◆ Requirements ◆
1 - For the email thread on server performance testing, decide whether each statement agrees with it, giving yes or no along with the deciding words from the thread in exact quotation: (a) ldclt was configured to use 10 client threads; (b) the version William Brown is testing still includes nunc-stans; (c) William Brown intends to produce flamegraphs from each test run.
2 - Summarize the email thread on server performance testing in two sentences.
3 - Carry on the email thread on server performance testing from the point at which it stops.

◆ Source text ◆
START

> On 14 Nov 2019, at 19:06, Ludwig Krispenz <[email protected]> wrote:
> 
> 
> On 11/14/2019 09:29 AM, William Brown wrote:
>> 
>>> On 14 Nov 2019, at 18:22, Ludwig Krispenz <[email protected]> wrote:
>>> 
>>> Hi William,
>>> 
>>> before further thinking about this, I need some clarification, or maybe I 
>>> just missed this. When you talk about 1..16 threads do you mean worker 
>>> threads ?
>> Server worker threads. ldclt is set to only use 10 client threads - which is 
>> surprising that with 10 client threads we see a decline when workers > 10 
>> (one would assume it should stabilise).
>> 
>>> Or concurrent client connection threads in ldclt/rsearch/.... - how many 
>>> concurrent connections do you have and how does varying this number change 
>>> results ?
>> I will add more tests to this to allow varying the ldclt numbers.
> ok, and I assume that you are using a version with nunc-stans removed, could 
> you please also verify the effect of tubo-mode on/off ?

Correct, I'm using git master. Yes I'll check that also. I plan to add 
permutations like this to the test harness so it's easier for us to repeat in 
the future when we make changes. 

I also need to find a way to wire in perf/stap so we can generate flamegraphs 
from each test run too for later analysis.

Thanks for the great ideas :) 

>> 
>>> Regards,
>>> Ludwig
>>> 
>>> On 11/14/2019 03:34 AM, William Brown wrote:
>>>> Hi all,
>>>> 
>>>> After our catch up, we were discussing performance matters. I decided to 
>>>> start on this while waiting for some of my tickets to be reviewed and to 
>>>> see what's going on.

END

◆ Data supplied ◆
START

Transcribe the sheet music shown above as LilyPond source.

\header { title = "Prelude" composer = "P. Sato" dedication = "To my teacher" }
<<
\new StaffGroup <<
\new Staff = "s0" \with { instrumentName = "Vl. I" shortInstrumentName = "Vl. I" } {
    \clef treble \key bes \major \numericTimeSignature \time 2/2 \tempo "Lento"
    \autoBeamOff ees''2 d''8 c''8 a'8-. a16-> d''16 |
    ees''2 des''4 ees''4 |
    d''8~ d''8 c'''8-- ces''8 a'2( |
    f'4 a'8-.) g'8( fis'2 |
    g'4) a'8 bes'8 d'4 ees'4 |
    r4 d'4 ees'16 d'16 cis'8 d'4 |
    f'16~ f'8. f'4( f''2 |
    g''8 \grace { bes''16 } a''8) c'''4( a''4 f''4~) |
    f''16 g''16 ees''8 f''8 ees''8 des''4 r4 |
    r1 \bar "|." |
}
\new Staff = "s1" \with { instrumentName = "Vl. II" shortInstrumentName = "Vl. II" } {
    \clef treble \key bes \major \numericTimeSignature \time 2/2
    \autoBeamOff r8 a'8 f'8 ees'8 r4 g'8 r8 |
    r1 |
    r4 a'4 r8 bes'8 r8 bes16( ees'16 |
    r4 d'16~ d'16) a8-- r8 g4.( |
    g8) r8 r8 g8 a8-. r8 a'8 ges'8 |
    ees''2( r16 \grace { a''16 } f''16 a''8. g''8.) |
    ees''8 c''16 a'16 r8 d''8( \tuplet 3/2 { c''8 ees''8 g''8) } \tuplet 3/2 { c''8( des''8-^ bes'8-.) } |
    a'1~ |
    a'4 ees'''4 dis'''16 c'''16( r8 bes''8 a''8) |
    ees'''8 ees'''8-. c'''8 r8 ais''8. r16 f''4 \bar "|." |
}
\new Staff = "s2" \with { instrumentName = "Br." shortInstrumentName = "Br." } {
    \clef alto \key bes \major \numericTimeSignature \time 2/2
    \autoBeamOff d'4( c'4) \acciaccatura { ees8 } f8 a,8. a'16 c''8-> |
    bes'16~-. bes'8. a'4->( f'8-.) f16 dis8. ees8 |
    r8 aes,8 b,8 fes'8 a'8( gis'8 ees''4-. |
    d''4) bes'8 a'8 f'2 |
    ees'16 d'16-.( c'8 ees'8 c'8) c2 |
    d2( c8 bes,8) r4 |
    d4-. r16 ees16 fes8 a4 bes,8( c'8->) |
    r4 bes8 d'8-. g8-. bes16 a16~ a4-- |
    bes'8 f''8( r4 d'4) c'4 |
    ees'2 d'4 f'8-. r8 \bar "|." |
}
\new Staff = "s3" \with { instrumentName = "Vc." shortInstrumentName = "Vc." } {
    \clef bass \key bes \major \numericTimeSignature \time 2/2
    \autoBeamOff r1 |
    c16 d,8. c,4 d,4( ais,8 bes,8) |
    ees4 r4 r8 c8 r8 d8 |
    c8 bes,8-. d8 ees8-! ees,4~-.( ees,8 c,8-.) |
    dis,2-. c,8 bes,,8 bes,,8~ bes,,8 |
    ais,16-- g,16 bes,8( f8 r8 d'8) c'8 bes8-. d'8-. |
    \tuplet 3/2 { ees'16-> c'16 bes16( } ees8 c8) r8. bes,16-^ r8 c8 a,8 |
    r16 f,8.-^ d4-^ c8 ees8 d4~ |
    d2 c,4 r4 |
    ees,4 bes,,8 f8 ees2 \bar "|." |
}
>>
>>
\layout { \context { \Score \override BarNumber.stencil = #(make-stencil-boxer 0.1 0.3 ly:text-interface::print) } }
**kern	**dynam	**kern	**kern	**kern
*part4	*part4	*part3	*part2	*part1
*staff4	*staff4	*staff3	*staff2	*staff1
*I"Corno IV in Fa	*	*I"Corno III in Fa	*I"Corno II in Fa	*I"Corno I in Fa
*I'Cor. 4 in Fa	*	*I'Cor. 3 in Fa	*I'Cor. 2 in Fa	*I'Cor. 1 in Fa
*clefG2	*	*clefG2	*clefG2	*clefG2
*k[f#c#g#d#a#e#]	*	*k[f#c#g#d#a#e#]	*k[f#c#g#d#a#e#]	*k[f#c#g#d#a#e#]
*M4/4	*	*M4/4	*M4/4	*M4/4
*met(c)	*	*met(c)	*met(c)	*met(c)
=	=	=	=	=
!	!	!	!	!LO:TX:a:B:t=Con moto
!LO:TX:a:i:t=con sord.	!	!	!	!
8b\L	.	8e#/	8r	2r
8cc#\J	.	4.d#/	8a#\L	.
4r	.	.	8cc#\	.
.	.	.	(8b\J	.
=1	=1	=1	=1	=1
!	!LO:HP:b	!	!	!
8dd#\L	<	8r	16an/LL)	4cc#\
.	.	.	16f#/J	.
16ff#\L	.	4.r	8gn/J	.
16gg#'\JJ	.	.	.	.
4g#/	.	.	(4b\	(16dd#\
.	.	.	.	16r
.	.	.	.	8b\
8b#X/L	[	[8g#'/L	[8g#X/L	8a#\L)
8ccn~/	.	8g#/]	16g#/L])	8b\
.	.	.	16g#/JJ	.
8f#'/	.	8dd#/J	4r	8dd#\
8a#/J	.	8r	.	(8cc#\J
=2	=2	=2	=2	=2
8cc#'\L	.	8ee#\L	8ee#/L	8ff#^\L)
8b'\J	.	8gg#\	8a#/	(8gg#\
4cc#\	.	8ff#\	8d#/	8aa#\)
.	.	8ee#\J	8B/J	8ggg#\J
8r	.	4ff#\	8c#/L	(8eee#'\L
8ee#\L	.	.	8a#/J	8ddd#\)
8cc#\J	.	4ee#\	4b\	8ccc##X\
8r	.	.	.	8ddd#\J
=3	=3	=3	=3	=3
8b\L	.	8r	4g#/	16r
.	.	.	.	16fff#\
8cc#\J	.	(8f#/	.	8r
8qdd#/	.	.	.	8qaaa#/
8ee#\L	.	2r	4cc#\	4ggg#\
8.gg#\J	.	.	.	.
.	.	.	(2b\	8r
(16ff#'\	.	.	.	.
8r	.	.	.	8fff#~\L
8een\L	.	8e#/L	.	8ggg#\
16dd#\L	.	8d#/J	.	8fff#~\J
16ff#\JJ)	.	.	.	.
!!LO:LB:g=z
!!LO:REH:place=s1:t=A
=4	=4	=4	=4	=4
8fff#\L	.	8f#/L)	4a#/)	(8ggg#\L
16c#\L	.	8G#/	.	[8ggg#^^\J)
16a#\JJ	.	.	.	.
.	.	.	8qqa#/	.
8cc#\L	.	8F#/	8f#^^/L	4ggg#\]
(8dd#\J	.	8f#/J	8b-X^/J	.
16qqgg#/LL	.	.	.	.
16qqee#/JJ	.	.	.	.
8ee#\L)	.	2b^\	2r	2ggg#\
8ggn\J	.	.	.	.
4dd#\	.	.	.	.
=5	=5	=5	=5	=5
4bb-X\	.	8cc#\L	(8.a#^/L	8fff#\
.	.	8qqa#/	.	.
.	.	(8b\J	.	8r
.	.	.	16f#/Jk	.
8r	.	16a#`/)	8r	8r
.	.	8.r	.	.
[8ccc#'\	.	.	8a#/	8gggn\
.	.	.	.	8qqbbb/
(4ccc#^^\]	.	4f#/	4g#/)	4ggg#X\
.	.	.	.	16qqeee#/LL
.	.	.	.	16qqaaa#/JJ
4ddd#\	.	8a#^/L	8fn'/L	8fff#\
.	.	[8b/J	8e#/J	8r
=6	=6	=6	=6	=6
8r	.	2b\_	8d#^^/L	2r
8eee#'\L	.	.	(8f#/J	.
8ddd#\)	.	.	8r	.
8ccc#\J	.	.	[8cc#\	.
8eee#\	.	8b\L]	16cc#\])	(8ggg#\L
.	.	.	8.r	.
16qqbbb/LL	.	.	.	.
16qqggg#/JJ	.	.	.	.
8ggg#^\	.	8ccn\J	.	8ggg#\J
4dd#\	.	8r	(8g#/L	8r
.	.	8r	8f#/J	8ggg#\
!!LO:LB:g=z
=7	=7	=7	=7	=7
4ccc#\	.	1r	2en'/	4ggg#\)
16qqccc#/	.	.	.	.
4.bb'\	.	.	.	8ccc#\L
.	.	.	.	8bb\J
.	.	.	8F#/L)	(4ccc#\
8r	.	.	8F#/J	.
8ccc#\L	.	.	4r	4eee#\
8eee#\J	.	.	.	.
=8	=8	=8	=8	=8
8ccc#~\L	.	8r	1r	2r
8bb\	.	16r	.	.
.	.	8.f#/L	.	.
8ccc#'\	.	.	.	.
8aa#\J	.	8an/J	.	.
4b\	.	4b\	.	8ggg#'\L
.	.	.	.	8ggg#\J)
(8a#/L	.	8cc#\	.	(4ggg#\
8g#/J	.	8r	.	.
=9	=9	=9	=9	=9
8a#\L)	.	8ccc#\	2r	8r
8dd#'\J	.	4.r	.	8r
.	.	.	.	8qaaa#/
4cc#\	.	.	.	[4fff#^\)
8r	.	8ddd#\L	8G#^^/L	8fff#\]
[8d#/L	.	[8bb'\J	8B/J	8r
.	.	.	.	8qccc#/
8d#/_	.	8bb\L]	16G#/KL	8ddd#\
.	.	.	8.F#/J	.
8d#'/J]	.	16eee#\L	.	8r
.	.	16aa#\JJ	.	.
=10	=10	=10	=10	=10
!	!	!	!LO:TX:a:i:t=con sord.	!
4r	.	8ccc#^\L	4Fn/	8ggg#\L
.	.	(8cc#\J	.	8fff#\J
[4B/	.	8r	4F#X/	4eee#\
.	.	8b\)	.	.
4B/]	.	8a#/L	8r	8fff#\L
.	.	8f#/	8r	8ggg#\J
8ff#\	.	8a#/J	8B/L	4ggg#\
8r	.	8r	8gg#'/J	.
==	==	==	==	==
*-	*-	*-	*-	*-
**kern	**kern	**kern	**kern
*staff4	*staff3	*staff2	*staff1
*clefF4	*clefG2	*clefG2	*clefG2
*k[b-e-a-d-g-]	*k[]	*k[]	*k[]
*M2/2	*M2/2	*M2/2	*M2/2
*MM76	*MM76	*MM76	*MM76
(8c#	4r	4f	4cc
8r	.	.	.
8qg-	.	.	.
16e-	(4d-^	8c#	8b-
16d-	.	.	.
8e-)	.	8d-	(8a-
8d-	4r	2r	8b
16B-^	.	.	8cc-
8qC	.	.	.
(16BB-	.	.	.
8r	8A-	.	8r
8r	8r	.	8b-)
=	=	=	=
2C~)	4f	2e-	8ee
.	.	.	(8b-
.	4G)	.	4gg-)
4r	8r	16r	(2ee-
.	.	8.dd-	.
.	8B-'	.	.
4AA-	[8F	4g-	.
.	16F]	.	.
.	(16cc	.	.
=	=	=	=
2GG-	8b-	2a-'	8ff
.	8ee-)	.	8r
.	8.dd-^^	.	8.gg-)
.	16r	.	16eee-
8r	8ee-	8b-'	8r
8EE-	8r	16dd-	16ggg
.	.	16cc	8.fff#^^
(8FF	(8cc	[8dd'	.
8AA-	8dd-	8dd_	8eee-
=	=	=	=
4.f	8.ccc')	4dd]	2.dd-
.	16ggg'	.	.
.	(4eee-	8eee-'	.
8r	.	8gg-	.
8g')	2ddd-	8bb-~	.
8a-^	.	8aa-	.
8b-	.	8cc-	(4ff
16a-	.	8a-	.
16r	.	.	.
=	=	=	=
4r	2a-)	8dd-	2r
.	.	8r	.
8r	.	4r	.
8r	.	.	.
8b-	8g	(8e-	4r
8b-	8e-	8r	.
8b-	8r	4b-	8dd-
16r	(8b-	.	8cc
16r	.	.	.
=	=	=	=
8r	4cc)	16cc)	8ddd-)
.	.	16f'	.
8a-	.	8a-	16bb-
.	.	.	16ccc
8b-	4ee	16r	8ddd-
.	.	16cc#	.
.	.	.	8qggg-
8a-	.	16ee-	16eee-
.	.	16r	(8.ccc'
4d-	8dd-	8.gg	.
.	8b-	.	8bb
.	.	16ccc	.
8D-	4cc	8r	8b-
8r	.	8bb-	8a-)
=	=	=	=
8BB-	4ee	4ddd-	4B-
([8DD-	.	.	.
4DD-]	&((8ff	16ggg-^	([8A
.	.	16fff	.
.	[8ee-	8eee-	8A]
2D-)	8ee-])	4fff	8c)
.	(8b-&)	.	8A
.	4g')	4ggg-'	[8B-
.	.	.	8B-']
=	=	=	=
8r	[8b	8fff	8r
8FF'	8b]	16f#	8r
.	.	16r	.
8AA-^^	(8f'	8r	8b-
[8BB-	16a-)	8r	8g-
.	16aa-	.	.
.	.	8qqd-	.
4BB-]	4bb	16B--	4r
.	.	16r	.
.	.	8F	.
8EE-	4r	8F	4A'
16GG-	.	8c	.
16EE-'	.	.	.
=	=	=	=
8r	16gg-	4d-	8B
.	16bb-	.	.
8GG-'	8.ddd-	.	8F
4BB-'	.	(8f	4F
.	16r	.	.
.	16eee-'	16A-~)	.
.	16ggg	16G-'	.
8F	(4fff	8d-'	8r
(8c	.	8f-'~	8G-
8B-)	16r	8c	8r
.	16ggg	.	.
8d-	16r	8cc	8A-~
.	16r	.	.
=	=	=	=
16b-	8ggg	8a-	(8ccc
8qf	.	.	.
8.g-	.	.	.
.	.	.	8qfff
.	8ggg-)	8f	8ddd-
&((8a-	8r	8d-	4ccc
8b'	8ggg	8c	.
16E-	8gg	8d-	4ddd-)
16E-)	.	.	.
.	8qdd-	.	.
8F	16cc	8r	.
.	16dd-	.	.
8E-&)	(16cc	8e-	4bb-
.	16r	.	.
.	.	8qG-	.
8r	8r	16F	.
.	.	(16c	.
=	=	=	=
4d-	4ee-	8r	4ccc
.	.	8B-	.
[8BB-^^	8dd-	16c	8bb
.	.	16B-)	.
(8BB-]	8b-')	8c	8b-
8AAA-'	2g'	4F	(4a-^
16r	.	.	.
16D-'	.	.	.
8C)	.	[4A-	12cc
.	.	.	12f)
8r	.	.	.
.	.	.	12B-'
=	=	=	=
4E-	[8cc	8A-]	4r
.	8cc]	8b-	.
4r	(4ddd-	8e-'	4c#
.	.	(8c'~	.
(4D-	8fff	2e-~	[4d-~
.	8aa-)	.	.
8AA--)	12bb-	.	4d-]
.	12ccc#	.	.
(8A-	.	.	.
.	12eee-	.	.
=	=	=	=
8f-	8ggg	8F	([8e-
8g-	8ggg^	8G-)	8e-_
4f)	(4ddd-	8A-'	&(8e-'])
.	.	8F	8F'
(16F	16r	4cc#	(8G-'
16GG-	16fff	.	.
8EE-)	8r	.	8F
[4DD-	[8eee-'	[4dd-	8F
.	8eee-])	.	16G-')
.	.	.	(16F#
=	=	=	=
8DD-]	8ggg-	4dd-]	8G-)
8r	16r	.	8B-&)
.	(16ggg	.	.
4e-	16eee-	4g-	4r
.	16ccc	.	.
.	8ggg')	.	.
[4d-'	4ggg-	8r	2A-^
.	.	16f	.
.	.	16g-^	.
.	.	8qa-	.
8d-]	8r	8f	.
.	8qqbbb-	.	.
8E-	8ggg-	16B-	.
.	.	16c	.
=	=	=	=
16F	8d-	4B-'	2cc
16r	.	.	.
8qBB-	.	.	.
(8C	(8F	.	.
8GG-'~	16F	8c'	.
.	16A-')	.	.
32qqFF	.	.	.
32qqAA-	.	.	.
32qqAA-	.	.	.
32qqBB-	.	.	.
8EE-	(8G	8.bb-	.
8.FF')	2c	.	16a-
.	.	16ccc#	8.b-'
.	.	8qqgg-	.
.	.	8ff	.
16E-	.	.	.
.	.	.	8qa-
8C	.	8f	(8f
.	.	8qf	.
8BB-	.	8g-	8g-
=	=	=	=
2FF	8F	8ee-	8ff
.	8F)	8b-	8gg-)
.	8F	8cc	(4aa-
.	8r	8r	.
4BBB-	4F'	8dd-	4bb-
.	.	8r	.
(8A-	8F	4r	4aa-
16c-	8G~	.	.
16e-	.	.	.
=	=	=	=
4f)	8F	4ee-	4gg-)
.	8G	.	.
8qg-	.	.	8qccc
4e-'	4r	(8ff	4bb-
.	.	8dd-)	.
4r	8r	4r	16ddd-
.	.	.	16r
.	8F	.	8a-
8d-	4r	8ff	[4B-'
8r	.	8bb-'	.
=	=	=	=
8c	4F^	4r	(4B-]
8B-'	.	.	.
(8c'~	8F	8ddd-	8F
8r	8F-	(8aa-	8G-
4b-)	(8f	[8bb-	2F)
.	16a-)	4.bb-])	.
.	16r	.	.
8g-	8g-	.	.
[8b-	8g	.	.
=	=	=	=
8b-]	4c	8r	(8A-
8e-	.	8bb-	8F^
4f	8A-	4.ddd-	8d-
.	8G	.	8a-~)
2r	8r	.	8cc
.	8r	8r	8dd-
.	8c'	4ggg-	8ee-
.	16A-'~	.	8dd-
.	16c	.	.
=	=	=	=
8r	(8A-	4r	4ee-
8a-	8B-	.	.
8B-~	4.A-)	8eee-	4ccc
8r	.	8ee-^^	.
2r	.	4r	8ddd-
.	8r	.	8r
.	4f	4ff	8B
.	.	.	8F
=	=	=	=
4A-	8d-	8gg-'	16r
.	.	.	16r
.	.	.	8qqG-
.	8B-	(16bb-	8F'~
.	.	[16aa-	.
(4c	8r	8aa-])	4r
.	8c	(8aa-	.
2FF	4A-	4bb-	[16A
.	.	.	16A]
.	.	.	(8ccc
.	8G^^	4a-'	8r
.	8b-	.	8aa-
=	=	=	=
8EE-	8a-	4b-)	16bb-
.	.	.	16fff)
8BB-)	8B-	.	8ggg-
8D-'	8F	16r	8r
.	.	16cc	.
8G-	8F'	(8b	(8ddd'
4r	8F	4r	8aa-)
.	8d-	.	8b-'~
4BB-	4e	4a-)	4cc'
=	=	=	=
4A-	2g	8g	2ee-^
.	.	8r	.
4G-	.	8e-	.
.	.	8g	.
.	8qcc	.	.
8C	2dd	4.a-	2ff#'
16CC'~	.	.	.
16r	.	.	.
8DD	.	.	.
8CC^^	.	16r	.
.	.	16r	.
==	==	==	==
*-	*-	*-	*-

END

◆ Answers to the problems ◆
1 -
(a) Yes: "ldclt is set to only use 10 client threads".
(b) No: "I assume that you are using a version with nunc-stans removed" is answered with "Correct, I'm using git master."
(c) Yes: "so we can generate flamegraphs".

2 - Ludwig Krispenz asks whether the 1 to 16 threads are worker threads or concurrent client connection threads, and William Brown replies that they are server worker threads, with ldclt set to only 10 client threads. William confirms he is using git master, says he will add tests that vary the ldclt numbers and other permutations to the test harness, and plans to find a way to generate flamegraphs from each test run.

3 -
>>>> 
>>>> These tests were carried out on a virtual machine configured in search 6 
>>>> to have access to 6 CPU's, and search 12 with 12 CPU. Both machines had 
>>>> access to 8GB of ram.
>>>> 
>>>> The hardware is an i7 2.2GHz with 6 cores (12 threads) and 32GB of ram, 
>>>> with NVME storage provided.
>>>> 
>>>> The rows are the VM CPU's available, and the columns are the number of 
>>>> threads in nsslapd-threadnumber. No other variables were changed. The 
>>>> database has 6000 users and 4000 groups. The instance was restarted before 
>>>> each test. The search was a randomised uid equality test with a single 
>>>> result. I provided the thread 6 and 12 columns to try to match the VM and 
>>>> host specs rather than just the traditional base 2 sequence we see.
>>>> 
>>>> I've attached a screen shot of the results, but I have some initial 
>>>> thoughts to provide on this. What's interesting is our initial 1 thread 
>>>> performance and how steeply it ramps up towards 4 thread. This in mind 
>>>> it's not a linear increase. Per thread on s6 we go from ~3800 to ~2500 ops 
>>>> per second, and a similar ratio exists in s12. What is stark is that after 
>>>> t4 we immediately see a per thread *decline* despite the greater amount of 
>>>> available computer resources. This indicates that it is poor locking and 
>>>> thread coordination causing a rapid decline in performance. This was true 
>>>> on both s6 and s12. The decline intesifies rapidly once we exceed the CPU 
>>>> avail on the host (s6 between t6 to t12), but still declines even when we 
>>>> do have the hardware threads available in s12.
>>>> 
>>>> I will perform some testing between t1 and t6 versions to see if I can 
>>>> isolate which functions are having a growth in time consumption.
>>>> 
>>>> For now an early recommendation is that we alter our default CPU 
>>>> auto-tuning. Currently we use a curve which starts at 16 threads from 1 to 
>>>> 4 cores, and then tapering down to 512 cores to 512 threads - however in 
>>>> almost all of these autotuned threads we have threads greater than our 
>>>> core count. This from this graph would indicate that this decision only 
>>>> hurts our performance rather than improving it. I suggest we change our 
>>>> thread autotuning to be 1 to 1 ratio of threads to cores to prevent over 
>>>> contention on lock resources.
>>>> 
>>>> Thanks, more to come once I setup this profiling on a real machine so I 
>>>> can generate flamegraphs.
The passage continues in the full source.